• YOUR GOAL: Among the records below, find the lines with the word "DAWDLE" and copy them.

• MATERIAL FOR THIS EXERCISE:
----------

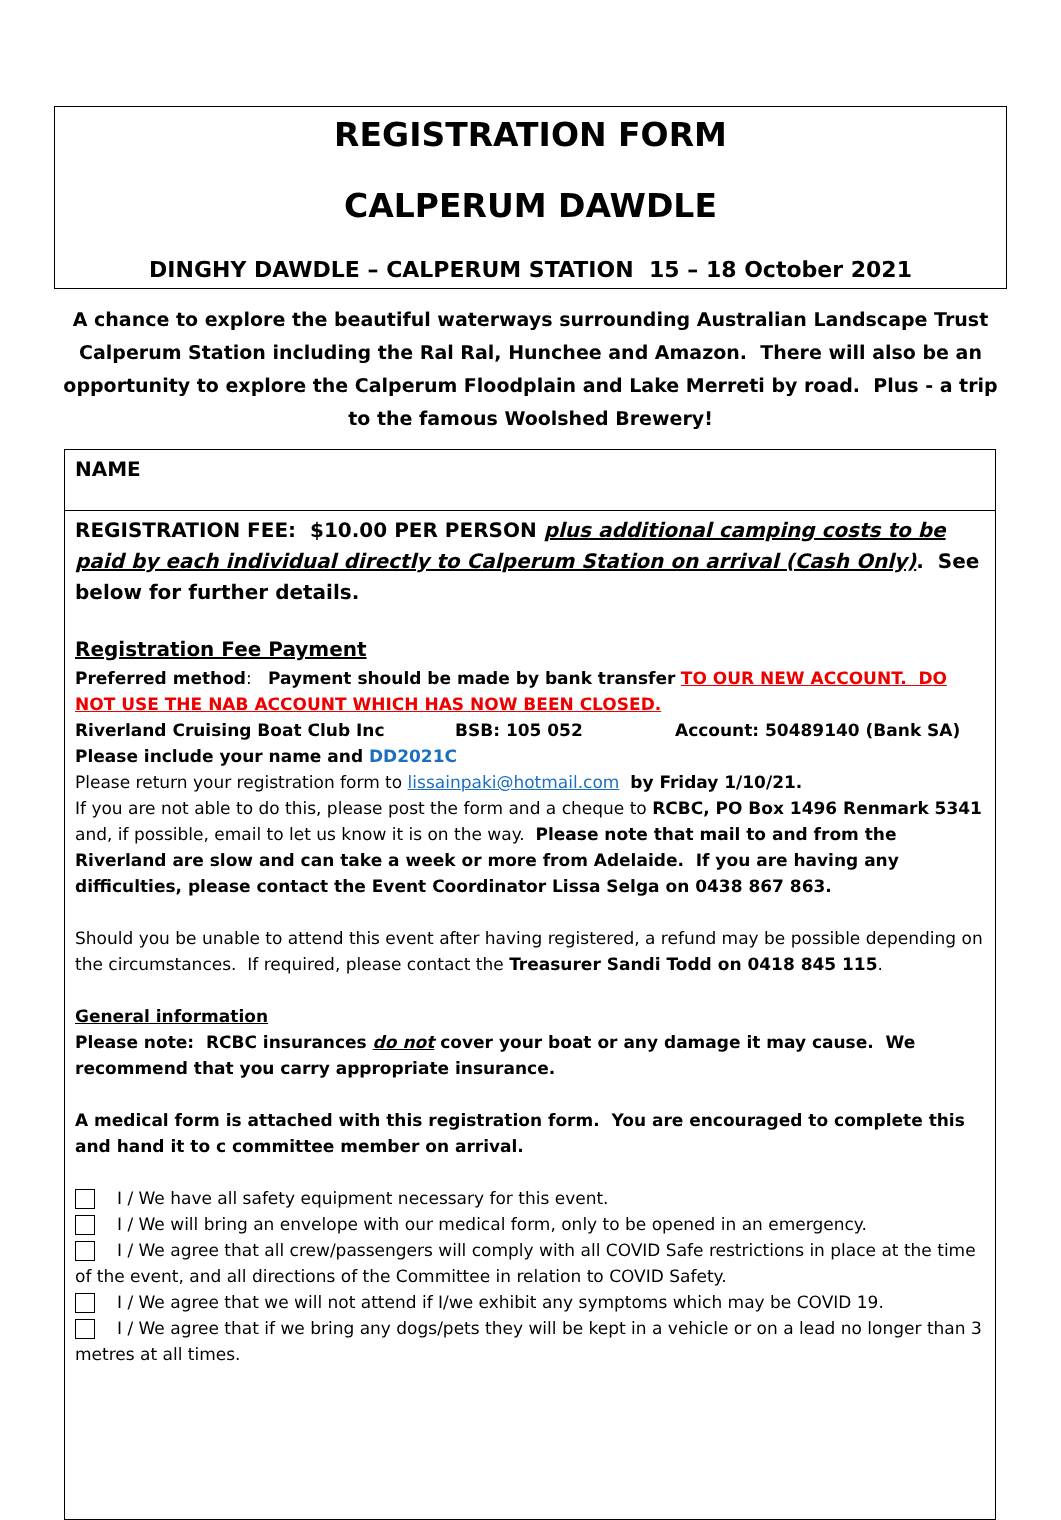REGISTRATION FORM
CALPERUM DAWDLE
DINGHY DAWDLE – CALPERUM STATION 15 – 18 October 2021
A chance to explore the beautiful waterways surrounding Australian Landscape Trust Calperum Station including the Ral Ral, Hunchee and Amazon. There will also be an opportunity to explore the Calperum Floodplain and Lake Merreti by road. Plus - a trip to the famous Woolshed Brewery!
| NAME |
| REGISTRATION FEE: $10.00 PER PERSON plus additional camping costs to be paid by each individual directly to Calperum Station on arrival (Cash Only) . See below for further details. Registration Fee Payment Preferred method : Payment should be made by bank transfer TO OUR NEW ACCOUNT. DO NOT USE THE NAB ACCOUNT WHICH HAS NOW BEEN CLOSED. Riverland Cruising Boat Club Inc BSB: 105 052 Account: 50489140 (Bank SA) Please include your name and DD2021C Please return your registration form to lissainpaki@hotmail.com by Friday 1/10/21. If you are not able to do this, please post the form and a cheque to RCBC, PO Box 1496 Renmark 5341 and, if possible, email to let us know it is on the way. Please note that mail to and from the Riverland are slow and can take a week or more from Adelaide. If you are having any difficulties, please contact the Event Coordinator Lissa Selga on 0438 867 863. Should you be unable to attend this event after having registered, a refund may be possible depending on the circumstances. If required, please contact the Treasurer Sandi Todd on 0418 845 115 . General information Please note: RCBC insurances do not cover your boat or any damage it may cause. We recommend that you carry appropriate insurance. A medical form is attached with this registration form. You are encouraged to complete this and hand it to c committee member on arrival. I / We have all safety equipment necessary for this event. I / We will bring an envelope with our medical form, only to be opened in an emergency. I / We agree that all crew/passengers will comply with all COVID Safe restrictions in place at the time of the event, and all directions of the Committee in relation to COVID Safety. I / We agree that we will not attend if I/we exhibit any symptoms which may be COVID 19. I / We agree that if we bring any dogs/pets they will be kept in a vehicle or on a lead no longer than 3 metres at all times. |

----------

• EXERCISE ANSWER:
CALPERUM DAWDLE
DINGHY DAWDLE – CALPERUM STATION 15 – 18 October 2021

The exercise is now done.